Indonesian authorities are trying to calm concerns after an $80 billion market loss

By Stefanno Sulaiman and Ankur Banerjee

JAKARTA/SINGAPORE, Jan 29 (Reuters) – Indonesian authorities scrambled on Thursday to stem a capital flight from the stock market, rolling out measures to counter the risk of a downgrade to frontier market status that prompted a sell-off of more than 8 percent in just two days.

The rollout, which wiped about $80 billion off market value, came after index provider MSCI flagged concerns about the ownership and trading transparency of Indonesian stocks, the latest setback for a market struggling to maintain investor confidence.

Foreign capital has flowed out of Indonesia amid concerns over how President Prabowo Subianto is widening the fiscal deficit and increasing state involvement in financial markets.

The appointment of his nephew, Thomas Djiwandono, to the central bank this month, following last year’s abrupt dismissal of respected Finance Minister Sri Mulyani Indrawati, has shaken confidence in his fiscal administration and pushed the rupiah to record lows.

MODEST RECOVERY AFTER REGULATORY RESPONSE

Indonesian stocks rebounded modestly late Thursday after the country’s regulators unveiled several measures, including doubling the free-float requirement for listed firms to 15 percent, as part of their response to MSCI.

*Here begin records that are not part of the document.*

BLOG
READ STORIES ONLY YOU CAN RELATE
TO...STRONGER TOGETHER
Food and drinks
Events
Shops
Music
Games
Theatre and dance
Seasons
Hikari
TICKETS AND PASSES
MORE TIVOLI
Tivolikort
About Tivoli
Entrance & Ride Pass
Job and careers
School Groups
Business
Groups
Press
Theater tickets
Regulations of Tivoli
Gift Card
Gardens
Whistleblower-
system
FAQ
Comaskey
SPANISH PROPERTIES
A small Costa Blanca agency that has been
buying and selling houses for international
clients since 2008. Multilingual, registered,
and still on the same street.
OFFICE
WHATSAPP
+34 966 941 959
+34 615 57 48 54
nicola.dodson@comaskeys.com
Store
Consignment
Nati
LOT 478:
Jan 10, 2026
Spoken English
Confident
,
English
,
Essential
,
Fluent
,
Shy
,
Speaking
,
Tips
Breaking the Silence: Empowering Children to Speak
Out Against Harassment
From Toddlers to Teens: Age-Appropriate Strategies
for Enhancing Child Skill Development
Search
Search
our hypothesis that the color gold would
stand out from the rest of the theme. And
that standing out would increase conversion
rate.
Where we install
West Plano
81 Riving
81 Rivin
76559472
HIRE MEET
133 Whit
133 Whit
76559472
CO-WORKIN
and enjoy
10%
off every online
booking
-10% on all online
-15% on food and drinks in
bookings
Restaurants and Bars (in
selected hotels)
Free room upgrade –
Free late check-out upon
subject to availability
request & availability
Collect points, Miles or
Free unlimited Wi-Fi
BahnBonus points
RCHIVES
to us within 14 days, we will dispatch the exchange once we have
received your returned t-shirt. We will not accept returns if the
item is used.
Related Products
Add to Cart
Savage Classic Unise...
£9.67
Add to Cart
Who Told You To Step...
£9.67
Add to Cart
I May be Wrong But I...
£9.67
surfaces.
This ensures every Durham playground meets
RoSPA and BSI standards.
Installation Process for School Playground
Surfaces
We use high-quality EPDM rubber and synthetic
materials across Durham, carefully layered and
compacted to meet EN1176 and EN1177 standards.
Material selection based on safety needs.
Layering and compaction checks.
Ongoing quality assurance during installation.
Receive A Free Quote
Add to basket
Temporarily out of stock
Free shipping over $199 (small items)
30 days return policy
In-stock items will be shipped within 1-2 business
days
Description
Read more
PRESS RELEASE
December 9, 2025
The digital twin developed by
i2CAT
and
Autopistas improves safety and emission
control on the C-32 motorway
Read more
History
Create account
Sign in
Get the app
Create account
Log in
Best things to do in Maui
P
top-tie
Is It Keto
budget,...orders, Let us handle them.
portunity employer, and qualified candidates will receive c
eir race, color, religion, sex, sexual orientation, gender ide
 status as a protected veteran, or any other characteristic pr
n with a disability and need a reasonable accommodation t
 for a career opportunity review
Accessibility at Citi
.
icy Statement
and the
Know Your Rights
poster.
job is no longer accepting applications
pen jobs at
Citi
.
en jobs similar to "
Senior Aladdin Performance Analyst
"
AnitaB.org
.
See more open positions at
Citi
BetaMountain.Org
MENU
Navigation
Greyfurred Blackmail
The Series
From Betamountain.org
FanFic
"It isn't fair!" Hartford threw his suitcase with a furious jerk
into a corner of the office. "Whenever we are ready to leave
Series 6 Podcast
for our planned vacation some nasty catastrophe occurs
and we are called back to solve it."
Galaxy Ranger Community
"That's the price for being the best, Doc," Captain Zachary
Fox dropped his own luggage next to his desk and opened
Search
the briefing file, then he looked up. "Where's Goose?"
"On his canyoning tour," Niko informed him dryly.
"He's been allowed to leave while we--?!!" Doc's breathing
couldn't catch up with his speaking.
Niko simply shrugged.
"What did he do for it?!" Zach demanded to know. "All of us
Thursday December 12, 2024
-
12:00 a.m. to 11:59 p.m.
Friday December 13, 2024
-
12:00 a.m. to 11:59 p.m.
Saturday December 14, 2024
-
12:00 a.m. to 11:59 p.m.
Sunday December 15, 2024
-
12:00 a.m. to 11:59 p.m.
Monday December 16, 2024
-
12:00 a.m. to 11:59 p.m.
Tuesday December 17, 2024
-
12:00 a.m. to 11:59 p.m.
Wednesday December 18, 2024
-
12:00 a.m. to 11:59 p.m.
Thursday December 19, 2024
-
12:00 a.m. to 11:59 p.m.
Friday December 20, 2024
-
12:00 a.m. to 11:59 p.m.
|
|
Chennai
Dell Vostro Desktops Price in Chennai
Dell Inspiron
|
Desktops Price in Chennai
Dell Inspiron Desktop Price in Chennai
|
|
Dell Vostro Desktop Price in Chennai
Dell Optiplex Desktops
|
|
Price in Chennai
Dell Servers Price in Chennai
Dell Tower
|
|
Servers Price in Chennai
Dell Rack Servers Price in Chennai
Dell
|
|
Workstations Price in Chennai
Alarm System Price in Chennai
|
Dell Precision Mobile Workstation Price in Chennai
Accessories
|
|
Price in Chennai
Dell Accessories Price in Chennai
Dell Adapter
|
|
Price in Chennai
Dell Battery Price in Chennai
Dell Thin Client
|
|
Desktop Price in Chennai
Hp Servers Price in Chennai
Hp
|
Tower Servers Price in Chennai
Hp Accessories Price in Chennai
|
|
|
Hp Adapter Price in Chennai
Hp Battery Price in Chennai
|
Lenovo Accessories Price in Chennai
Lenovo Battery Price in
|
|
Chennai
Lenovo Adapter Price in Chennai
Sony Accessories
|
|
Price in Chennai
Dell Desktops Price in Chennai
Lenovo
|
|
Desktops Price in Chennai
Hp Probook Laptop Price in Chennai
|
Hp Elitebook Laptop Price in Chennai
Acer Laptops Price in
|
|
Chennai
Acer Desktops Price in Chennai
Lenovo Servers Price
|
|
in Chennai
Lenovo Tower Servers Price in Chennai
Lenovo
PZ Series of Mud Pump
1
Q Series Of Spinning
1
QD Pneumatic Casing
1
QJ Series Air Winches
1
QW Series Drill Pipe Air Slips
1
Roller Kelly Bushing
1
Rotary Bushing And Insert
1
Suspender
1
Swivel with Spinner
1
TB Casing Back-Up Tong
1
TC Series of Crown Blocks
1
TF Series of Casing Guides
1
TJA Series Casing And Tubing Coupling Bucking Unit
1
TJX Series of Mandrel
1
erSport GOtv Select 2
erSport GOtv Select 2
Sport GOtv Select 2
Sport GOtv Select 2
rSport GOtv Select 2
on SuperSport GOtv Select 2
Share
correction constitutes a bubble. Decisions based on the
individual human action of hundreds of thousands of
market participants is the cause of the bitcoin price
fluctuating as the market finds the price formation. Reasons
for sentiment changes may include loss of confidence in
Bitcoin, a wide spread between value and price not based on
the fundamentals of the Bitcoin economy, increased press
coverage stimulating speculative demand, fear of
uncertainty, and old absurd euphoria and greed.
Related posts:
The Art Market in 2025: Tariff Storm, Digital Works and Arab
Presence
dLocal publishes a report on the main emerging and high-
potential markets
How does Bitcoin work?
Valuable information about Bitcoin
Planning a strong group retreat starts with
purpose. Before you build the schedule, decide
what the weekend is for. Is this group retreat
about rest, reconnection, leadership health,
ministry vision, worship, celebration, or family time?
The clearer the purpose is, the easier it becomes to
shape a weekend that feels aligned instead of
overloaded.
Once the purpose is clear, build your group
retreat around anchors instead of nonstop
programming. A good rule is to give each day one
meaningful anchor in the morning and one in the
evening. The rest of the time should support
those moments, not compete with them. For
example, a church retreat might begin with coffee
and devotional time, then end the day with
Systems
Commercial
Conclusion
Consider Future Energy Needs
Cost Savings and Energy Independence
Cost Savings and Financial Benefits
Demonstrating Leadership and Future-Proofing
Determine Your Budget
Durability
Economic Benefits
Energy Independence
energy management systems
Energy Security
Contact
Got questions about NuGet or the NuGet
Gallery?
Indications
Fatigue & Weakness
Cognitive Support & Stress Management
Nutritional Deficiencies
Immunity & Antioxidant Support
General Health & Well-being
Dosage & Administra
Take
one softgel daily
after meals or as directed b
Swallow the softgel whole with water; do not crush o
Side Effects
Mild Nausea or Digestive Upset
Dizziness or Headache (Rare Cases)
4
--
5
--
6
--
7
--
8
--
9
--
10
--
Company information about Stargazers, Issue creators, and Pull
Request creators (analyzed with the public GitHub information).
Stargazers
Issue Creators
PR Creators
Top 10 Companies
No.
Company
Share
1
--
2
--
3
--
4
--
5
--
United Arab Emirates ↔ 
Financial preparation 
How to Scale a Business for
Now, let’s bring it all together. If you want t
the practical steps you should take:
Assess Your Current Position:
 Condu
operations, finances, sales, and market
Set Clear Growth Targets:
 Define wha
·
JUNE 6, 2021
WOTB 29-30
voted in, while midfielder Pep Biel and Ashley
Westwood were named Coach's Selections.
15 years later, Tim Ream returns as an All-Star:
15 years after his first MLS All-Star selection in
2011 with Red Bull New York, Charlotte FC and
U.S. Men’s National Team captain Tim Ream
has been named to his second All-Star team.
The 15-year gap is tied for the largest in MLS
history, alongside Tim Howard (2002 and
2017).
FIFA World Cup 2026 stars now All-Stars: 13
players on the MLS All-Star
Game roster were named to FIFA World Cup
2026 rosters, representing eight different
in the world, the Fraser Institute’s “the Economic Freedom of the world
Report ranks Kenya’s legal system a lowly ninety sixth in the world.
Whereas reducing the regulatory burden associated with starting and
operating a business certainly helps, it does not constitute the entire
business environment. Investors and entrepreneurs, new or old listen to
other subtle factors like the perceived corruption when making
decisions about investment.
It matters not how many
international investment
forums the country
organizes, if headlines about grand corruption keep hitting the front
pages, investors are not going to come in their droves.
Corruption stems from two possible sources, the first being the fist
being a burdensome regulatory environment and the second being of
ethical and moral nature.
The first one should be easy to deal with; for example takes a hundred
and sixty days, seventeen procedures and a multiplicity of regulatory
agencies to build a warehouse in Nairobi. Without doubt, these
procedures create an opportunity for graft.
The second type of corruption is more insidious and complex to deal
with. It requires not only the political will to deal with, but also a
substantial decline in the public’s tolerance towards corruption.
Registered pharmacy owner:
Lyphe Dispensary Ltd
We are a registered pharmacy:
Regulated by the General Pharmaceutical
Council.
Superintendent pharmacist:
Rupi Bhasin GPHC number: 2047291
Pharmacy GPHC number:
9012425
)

The benchmark Jakarta Composite Index closed up just 1 percent after an earlier 8 percent drop – which triggered a trading halt – after Wednesday’s 7.4 percent drop.

The rupee was 0.27 percent softer at 16,745 against the dollar, just below last week’s record low of 16,985.

“The two-day sell-off looks less like a reaction to fundamentals and more like a reassessment of market access risk,” said Josua Pardede, chief economist at PermataBank.

“In the near term, the market is likely to remain headline-led until there is tangible evidence of improved transparency and a firmer policy mix to reassure investors about institutional strength and fiscal discipline.”

Speaking at a press conference, Mahendra Siregar, head of the Financial Services Authority, said communication with MSCI had been positive and he was awaiting a response to the proposed measures, which he hoped would be implemented soon, with issues resolved by March.

“We will exclude investors from the corporate and other categories from the free float calculation and then publish the holdings above and below 5% for each property category,” Mahendra said.

MSCI said in a statement late Thursday in Indonesia that it would “continue to monitor developments in the Indonesian market and engage with market participants and authorities, including Otoritas ‌Jasa Keuangan and the Indonesian Stock Exchange, and will communicate further actions as warranted.”